YOUR ASSIGNMENT:
Range to reproduce from the entries below: the line with "fx=478.6 fy=478.6 cx=344.6", the line with "Which thing does pixel (589, 195) show?", and every line in between. Give them exactly and give nothing else.

____ SUPPLIED MATERIAL

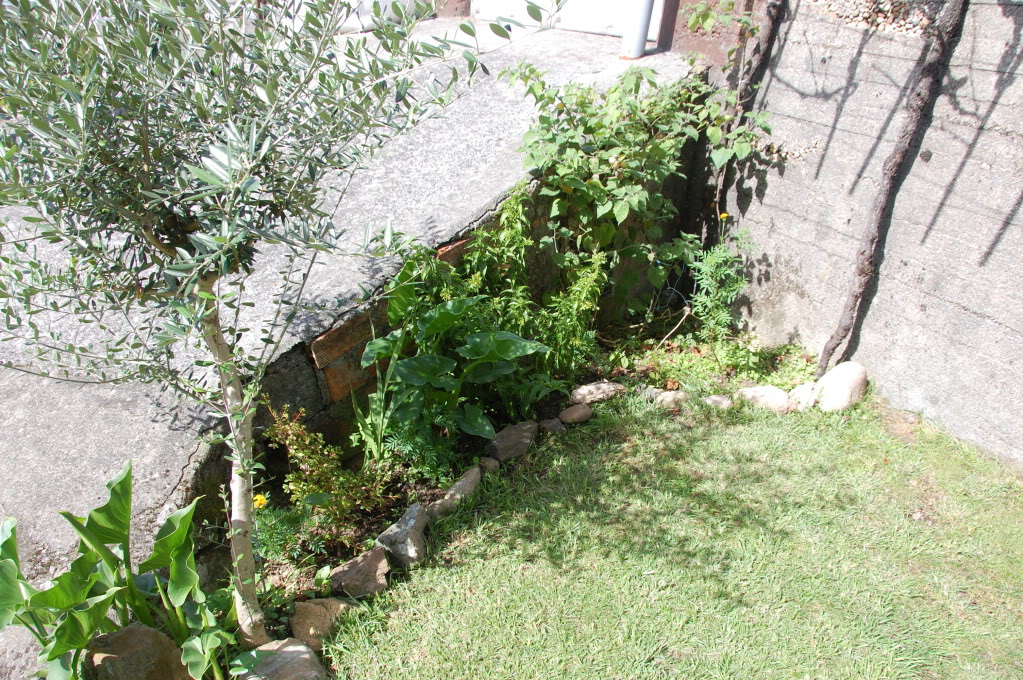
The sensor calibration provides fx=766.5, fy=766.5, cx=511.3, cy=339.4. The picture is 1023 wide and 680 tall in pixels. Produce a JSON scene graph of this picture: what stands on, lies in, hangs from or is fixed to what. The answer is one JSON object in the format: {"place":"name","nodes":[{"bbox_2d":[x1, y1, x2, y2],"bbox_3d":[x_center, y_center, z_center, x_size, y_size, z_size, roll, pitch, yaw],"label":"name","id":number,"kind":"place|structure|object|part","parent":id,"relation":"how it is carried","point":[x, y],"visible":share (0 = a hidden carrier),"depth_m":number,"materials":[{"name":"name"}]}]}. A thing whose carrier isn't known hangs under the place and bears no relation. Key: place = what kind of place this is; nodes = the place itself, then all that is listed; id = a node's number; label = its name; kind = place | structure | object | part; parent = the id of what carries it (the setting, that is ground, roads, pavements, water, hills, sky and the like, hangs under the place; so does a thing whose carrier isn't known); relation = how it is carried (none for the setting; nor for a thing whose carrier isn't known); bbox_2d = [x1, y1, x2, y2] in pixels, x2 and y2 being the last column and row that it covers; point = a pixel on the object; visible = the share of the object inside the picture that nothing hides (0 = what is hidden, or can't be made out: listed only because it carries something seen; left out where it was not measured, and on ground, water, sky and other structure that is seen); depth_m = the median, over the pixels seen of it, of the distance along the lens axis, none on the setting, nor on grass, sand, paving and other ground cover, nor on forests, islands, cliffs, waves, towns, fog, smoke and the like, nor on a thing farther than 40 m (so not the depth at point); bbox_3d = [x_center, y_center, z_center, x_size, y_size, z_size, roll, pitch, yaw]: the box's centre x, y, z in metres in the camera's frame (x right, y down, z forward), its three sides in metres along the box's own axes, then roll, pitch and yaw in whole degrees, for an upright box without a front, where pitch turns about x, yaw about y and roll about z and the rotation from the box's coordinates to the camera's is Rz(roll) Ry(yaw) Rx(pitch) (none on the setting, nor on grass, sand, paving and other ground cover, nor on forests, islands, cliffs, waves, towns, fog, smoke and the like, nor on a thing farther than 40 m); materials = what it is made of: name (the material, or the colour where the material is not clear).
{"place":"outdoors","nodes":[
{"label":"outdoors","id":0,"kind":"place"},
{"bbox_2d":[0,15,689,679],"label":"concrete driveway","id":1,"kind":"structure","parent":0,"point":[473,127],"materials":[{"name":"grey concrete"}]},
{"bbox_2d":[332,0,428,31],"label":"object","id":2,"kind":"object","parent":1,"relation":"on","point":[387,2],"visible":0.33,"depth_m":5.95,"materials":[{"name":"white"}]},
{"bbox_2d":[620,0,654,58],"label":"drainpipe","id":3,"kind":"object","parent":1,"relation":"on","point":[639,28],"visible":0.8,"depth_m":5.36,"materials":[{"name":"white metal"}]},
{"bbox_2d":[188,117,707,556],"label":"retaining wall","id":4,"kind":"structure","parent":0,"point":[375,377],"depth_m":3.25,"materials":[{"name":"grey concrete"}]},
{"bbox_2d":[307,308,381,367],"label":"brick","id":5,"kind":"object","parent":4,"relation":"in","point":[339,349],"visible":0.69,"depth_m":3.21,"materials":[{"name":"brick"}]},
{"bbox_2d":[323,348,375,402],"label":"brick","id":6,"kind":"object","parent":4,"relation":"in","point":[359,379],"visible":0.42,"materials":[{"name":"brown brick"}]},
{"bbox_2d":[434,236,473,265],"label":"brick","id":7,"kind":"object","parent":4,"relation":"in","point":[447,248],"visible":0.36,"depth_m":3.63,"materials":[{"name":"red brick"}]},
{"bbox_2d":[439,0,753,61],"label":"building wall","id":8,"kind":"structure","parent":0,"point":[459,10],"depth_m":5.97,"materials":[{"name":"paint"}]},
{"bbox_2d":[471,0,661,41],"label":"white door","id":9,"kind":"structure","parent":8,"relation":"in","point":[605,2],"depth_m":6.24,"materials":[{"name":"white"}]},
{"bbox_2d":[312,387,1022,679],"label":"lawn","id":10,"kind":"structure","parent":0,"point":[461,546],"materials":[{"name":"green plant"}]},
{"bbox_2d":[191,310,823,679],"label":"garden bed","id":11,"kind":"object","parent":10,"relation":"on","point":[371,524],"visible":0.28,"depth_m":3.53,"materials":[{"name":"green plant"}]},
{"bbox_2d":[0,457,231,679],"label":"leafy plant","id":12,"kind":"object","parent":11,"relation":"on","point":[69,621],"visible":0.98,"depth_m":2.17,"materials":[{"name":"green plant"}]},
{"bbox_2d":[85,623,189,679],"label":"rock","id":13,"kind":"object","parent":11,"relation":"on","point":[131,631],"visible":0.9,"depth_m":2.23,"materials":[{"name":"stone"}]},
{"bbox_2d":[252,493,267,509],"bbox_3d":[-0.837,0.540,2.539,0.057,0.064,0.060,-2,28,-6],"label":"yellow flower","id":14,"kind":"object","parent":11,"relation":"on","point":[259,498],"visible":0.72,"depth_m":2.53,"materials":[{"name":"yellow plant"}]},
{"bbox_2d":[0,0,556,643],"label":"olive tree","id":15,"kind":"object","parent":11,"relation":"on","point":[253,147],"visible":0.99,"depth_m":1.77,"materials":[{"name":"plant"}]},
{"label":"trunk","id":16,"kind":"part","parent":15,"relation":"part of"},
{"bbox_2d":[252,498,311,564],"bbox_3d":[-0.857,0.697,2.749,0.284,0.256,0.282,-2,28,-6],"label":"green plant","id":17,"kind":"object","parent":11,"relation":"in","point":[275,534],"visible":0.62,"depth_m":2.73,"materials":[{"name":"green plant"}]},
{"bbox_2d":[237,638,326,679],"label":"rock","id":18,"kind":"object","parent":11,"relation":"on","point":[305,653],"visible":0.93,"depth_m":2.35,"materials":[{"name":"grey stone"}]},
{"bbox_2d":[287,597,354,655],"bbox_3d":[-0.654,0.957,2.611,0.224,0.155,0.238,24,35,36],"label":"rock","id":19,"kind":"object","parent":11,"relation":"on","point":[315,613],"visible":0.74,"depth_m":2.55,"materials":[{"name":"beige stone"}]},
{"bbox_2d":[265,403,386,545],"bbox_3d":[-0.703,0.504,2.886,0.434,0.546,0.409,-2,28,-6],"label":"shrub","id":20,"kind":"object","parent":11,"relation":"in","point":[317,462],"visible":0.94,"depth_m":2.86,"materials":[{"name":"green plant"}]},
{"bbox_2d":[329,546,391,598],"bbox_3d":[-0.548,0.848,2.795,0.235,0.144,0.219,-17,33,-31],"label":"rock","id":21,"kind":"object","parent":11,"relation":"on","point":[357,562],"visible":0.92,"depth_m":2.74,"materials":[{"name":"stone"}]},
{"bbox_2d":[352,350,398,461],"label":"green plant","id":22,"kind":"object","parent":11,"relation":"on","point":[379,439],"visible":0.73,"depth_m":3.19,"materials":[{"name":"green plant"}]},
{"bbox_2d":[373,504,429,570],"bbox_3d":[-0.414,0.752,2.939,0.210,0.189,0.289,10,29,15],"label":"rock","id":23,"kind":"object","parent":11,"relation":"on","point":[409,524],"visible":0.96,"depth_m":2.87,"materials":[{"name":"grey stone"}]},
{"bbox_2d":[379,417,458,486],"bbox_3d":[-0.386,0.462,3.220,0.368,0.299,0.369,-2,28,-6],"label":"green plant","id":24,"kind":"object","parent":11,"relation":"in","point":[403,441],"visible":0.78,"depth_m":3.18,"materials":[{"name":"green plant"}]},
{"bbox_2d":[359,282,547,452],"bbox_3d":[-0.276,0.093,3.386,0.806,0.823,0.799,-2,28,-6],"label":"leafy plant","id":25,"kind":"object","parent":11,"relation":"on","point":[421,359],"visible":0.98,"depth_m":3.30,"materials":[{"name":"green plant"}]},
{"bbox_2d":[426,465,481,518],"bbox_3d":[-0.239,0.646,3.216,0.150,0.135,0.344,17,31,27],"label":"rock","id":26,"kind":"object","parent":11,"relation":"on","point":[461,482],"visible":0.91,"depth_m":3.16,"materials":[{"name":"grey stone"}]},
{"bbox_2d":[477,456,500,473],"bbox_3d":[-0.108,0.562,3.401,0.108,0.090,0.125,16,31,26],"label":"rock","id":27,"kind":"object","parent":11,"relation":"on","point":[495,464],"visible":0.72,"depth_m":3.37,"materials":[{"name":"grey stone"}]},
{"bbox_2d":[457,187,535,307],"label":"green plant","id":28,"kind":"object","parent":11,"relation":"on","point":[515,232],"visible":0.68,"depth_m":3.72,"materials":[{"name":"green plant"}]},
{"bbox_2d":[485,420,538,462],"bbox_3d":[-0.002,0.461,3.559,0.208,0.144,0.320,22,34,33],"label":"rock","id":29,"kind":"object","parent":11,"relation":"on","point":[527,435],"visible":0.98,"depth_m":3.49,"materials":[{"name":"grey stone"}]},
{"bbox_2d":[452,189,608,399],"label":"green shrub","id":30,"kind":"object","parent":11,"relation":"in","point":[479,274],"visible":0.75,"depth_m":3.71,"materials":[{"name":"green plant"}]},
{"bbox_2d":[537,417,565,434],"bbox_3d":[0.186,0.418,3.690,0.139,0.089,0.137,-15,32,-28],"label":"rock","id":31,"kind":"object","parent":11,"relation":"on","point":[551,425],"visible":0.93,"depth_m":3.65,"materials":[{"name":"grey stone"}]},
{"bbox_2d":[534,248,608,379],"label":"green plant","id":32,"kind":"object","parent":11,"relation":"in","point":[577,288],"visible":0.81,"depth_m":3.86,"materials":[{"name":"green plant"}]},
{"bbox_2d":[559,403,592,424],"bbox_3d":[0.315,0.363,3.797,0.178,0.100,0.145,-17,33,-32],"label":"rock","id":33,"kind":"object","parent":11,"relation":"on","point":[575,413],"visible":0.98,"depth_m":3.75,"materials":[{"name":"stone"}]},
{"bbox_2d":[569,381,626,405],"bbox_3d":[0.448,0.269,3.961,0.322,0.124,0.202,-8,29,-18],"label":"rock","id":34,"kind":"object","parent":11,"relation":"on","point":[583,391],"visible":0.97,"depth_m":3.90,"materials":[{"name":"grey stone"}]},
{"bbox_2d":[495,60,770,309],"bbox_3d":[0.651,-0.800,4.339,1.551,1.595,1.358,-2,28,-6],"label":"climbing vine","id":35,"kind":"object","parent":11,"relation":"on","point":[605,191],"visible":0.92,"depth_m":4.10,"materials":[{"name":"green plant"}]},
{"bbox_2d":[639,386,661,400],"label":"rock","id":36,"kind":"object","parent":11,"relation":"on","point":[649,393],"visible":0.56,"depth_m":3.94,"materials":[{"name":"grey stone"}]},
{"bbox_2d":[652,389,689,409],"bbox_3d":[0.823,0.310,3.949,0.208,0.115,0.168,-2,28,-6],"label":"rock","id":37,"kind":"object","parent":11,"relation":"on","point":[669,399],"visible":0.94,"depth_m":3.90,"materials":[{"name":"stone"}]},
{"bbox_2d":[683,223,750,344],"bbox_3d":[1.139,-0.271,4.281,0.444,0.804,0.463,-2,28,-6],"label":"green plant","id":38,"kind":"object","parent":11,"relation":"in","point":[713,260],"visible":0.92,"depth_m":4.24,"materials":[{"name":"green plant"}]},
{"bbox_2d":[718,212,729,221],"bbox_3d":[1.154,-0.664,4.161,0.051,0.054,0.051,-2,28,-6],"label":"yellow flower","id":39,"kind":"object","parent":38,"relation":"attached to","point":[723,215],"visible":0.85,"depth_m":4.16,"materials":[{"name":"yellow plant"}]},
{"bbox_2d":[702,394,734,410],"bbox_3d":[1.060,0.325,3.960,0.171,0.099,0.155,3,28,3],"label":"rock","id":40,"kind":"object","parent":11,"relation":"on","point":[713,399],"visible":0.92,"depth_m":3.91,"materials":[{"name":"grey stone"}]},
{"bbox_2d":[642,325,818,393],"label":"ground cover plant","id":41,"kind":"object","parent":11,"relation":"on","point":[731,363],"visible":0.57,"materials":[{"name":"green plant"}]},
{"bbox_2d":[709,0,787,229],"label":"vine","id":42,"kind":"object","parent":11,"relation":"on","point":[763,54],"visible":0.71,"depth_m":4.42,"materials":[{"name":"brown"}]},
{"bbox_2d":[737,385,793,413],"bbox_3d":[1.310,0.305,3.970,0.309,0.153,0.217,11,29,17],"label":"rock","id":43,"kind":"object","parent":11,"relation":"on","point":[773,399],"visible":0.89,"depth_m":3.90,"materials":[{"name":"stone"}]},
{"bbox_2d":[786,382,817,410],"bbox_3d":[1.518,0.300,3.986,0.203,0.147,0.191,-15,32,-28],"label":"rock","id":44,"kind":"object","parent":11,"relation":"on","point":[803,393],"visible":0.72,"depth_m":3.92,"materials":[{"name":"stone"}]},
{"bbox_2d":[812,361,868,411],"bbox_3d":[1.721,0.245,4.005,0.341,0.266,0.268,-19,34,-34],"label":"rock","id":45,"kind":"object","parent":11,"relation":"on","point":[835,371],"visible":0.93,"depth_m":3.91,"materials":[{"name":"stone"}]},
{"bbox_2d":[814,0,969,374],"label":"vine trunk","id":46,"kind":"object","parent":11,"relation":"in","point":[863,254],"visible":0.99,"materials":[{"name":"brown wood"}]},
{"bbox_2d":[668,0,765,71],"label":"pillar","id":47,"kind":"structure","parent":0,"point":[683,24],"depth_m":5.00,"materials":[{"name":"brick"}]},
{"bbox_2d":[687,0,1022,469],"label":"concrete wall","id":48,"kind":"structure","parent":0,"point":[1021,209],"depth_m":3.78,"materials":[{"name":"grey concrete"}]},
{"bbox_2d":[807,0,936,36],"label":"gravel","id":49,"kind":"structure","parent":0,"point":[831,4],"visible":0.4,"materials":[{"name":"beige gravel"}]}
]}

________
____ SUPPLIED MATERIAL

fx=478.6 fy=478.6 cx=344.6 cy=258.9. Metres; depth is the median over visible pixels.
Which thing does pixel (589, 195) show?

________

FINAL ANSWER:
fx=478.6 fy=478.6 cx=344.6 cy=258.9. Metres; depth is the median over visible pixels.
Which thing does pixel (589, 195) show?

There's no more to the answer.